Drifting

It’s been over a year since the last update of this blog, and let me tell you- its been an eventful one.

So much has happened in this past year that i’m at a point in my life where I barely recognise the girl that wrote some of these earlier blog posts anymore. The inspired motivated Holly has recently been quite hard to find.

However, this past year was probably one of the best of my life. It was a whirlwind of a year- I was so busy my feet barely touched the ground. I found passion in my work, fell in love, travelled to New York and Paris and ultimately was the happiest I have felt in a long time.

But a lot has changed recently and i’ve felt myself beginning to drift.

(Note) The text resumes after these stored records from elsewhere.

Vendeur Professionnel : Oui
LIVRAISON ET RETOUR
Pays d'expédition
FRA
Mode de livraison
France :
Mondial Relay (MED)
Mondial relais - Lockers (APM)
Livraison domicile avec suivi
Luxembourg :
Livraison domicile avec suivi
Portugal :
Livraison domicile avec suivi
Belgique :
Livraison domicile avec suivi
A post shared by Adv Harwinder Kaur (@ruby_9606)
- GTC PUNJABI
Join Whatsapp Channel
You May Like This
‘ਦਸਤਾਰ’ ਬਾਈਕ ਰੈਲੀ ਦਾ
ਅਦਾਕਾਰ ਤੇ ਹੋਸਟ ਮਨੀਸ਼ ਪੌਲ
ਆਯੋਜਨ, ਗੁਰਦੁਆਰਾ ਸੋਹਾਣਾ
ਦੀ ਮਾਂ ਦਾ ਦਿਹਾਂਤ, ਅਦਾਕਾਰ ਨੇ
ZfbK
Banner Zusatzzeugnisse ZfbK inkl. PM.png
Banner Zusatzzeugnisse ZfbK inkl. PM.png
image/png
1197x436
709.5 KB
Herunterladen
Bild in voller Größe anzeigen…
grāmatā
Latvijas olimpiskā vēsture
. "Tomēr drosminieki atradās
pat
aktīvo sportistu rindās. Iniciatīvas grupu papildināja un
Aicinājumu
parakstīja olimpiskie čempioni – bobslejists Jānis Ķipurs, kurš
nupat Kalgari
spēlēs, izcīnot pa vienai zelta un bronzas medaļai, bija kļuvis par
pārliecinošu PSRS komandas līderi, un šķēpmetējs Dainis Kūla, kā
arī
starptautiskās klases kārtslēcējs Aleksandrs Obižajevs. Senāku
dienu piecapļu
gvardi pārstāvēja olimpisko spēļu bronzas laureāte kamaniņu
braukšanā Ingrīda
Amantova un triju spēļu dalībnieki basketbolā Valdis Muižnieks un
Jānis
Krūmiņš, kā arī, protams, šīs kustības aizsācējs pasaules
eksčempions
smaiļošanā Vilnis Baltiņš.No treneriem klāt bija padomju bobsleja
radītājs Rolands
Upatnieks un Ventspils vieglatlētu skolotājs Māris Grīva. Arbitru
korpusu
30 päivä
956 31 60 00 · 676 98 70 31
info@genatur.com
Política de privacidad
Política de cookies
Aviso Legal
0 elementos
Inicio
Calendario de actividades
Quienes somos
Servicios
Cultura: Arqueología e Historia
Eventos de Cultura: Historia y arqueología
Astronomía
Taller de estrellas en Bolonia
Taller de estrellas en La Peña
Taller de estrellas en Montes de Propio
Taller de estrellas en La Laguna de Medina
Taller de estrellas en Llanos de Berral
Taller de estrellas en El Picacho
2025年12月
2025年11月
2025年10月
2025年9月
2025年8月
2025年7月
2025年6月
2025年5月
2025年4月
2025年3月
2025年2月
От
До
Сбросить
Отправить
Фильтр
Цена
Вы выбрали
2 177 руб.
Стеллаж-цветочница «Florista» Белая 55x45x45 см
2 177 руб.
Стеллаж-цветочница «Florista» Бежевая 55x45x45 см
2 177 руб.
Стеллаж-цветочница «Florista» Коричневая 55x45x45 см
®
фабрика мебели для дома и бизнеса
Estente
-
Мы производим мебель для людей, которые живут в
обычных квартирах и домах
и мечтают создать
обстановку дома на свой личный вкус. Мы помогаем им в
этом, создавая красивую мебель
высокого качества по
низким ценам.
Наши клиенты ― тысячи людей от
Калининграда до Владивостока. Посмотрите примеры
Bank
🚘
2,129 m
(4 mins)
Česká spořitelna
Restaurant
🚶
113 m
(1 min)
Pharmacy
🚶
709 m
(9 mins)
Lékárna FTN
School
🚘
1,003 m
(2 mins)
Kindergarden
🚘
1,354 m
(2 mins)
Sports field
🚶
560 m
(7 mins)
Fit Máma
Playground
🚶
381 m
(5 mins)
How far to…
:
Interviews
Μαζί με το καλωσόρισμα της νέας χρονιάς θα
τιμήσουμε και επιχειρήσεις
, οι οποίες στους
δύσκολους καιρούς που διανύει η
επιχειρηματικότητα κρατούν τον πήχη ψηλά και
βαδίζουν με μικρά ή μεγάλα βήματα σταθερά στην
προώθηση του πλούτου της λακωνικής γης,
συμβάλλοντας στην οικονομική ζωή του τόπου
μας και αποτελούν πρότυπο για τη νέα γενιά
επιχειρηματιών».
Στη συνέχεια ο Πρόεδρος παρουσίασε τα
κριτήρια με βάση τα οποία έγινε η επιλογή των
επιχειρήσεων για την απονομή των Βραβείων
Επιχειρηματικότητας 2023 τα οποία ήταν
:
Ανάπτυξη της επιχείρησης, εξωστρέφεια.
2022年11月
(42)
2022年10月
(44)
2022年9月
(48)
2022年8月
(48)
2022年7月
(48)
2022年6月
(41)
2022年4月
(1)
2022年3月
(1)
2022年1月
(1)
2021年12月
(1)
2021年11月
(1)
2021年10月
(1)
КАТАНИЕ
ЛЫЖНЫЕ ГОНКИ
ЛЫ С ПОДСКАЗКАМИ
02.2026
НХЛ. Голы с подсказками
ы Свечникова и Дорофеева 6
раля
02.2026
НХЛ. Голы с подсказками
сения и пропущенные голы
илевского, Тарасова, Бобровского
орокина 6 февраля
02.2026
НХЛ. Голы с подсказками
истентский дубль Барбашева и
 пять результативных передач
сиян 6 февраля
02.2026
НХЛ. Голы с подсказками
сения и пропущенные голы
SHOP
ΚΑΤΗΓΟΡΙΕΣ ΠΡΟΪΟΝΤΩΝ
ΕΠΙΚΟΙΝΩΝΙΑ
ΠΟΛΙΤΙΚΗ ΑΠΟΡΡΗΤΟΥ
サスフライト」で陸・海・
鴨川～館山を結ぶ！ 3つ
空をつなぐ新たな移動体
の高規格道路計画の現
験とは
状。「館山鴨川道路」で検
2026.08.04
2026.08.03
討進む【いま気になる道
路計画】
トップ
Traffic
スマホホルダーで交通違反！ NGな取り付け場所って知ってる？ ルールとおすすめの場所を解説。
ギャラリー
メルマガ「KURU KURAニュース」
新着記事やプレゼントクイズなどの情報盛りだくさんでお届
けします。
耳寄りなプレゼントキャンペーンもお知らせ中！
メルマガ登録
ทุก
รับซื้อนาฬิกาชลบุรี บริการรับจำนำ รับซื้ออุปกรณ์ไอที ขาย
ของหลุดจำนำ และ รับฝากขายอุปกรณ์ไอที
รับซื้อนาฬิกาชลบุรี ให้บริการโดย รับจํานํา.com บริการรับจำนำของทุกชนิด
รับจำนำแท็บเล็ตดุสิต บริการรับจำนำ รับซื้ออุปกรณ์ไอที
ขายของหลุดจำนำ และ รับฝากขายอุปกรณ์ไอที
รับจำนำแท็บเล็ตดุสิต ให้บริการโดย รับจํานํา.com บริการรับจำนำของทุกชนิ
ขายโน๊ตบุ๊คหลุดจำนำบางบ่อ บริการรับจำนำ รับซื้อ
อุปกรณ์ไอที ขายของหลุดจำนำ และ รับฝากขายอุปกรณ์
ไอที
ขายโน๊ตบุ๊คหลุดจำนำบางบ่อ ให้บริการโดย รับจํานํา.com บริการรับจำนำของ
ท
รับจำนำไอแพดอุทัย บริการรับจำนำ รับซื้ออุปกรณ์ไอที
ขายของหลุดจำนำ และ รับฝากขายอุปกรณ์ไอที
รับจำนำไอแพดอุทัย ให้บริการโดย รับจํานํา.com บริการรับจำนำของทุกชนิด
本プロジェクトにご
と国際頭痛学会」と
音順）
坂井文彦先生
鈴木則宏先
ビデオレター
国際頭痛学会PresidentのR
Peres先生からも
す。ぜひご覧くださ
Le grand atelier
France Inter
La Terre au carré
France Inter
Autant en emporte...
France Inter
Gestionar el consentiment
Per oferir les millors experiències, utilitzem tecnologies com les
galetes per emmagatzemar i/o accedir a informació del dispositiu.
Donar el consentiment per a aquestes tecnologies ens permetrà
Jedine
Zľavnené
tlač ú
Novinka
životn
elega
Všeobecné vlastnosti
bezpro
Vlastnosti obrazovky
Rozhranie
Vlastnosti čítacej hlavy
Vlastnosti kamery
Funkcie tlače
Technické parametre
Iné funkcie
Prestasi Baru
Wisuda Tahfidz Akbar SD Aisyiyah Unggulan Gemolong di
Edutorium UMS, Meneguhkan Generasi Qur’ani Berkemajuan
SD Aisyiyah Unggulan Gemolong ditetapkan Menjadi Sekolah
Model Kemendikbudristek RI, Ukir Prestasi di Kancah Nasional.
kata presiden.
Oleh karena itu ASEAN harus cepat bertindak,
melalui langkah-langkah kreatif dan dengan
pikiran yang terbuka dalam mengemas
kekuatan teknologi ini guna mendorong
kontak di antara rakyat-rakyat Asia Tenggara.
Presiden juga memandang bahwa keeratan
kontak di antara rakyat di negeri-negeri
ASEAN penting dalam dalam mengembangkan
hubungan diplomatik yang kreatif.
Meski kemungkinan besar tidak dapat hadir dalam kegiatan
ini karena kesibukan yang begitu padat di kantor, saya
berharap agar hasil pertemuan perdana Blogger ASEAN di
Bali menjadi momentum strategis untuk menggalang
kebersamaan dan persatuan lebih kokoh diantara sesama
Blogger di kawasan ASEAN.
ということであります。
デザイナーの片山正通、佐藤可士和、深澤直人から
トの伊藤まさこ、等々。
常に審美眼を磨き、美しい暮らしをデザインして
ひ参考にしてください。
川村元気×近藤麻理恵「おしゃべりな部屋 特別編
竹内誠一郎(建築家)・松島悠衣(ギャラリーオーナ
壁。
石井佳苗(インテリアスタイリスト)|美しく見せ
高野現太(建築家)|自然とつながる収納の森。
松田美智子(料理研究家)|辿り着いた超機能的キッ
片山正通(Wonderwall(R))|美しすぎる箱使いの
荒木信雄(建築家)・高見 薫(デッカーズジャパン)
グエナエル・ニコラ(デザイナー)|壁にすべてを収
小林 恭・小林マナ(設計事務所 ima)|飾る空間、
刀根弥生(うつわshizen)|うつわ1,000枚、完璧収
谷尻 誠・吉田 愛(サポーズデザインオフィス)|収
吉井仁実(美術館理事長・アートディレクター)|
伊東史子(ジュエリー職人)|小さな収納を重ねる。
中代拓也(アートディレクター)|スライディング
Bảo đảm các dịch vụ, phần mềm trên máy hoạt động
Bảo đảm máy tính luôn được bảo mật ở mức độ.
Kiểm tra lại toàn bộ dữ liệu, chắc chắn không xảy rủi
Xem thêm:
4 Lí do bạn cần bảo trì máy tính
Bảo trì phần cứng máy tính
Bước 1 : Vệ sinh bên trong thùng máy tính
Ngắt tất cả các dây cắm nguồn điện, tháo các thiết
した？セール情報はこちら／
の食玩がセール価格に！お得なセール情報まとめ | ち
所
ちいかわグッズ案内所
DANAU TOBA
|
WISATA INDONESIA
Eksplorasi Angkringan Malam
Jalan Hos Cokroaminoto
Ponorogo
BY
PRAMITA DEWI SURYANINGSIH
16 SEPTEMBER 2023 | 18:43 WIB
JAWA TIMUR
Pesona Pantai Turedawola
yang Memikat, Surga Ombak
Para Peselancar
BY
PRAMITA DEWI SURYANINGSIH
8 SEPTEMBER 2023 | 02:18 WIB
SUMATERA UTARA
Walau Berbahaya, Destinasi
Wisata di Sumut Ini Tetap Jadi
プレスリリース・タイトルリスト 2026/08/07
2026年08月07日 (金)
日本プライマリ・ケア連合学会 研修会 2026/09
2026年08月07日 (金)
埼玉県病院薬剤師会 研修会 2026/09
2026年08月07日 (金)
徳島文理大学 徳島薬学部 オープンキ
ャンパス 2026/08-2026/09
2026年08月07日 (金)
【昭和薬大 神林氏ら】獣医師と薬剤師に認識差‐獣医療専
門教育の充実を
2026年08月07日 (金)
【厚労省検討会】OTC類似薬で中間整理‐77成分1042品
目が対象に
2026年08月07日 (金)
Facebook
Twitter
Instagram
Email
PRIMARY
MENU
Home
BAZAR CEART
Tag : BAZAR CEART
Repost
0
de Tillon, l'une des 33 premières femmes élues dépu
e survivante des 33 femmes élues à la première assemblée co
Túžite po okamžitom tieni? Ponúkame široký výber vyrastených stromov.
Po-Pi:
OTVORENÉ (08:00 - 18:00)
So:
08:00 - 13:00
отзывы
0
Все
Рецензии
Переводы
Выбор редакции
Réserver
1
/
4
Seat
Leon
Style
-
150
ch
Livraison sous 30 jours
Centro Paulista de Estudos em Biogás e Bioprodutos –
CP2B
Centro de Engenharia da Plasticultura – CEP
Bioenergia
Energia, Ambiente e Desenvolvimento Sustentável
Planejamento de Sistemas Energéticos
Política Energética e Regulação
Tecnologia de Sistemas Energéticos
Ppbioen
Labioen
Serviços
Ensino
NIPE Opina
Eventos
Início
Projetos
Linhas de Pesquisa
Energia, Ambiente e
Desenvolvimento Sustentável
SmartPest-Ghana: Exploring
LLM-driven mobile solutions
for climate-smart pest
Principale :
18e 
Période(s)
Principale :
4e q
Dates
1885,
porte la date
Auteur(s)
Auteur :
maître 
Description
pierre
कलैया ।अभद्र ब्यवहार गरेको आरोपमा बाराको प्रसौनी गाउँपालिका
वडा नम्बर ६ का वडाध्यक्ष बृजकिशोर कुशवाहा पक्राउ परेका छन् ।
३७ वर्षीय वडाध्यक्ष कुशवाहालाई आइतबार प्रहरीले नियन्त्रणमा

I’ve moved away from everyone and everything that I know to start university, and lost not only one of my closest friends, but also been on the receiving end of a not too amicable break up- all within weeks of each other. It took its toll- so much change happening too quickly- and as someone that suffers with control issues engrained from years of various eating disorders, and as someone that always likes to know what is going on and have a plan- it hasn’t really been a great few months for me.

I’ve been feeling out of touch with myself. And that needs to change. I’ve made some amazing friends at uni and I have realised that being away from home has helped in some aspects. Being detached from everything that reminded me of her gave me time to distract myself and pretend everything was fine. Haa yeah- that’s something I do a lot too- pretending everything is fine even if I can tell it’s not. Something my ex could never get her head around was my inability to talk about feelings ever- I hated showing too much emotion if it wasn’t directed in a happy optimistic way- or as a joke. It’s something I need to change about myself. Which is why i’m writing this- something I absolutely never would have considered before- as I’m not one to open up often. I’d much rather just stick to my sarcastic jokes on twitter.

So it’s got me thinking that I need to throw myself back into this blog. Take more time to appreciate the small happinesses in life and to give me something to be enthusiasticย about again. God that sounds mopey and pathetic. Sorry.

So expect exciting things from me! Or not too exciting because really how exciting can a broke fashion student’s life get?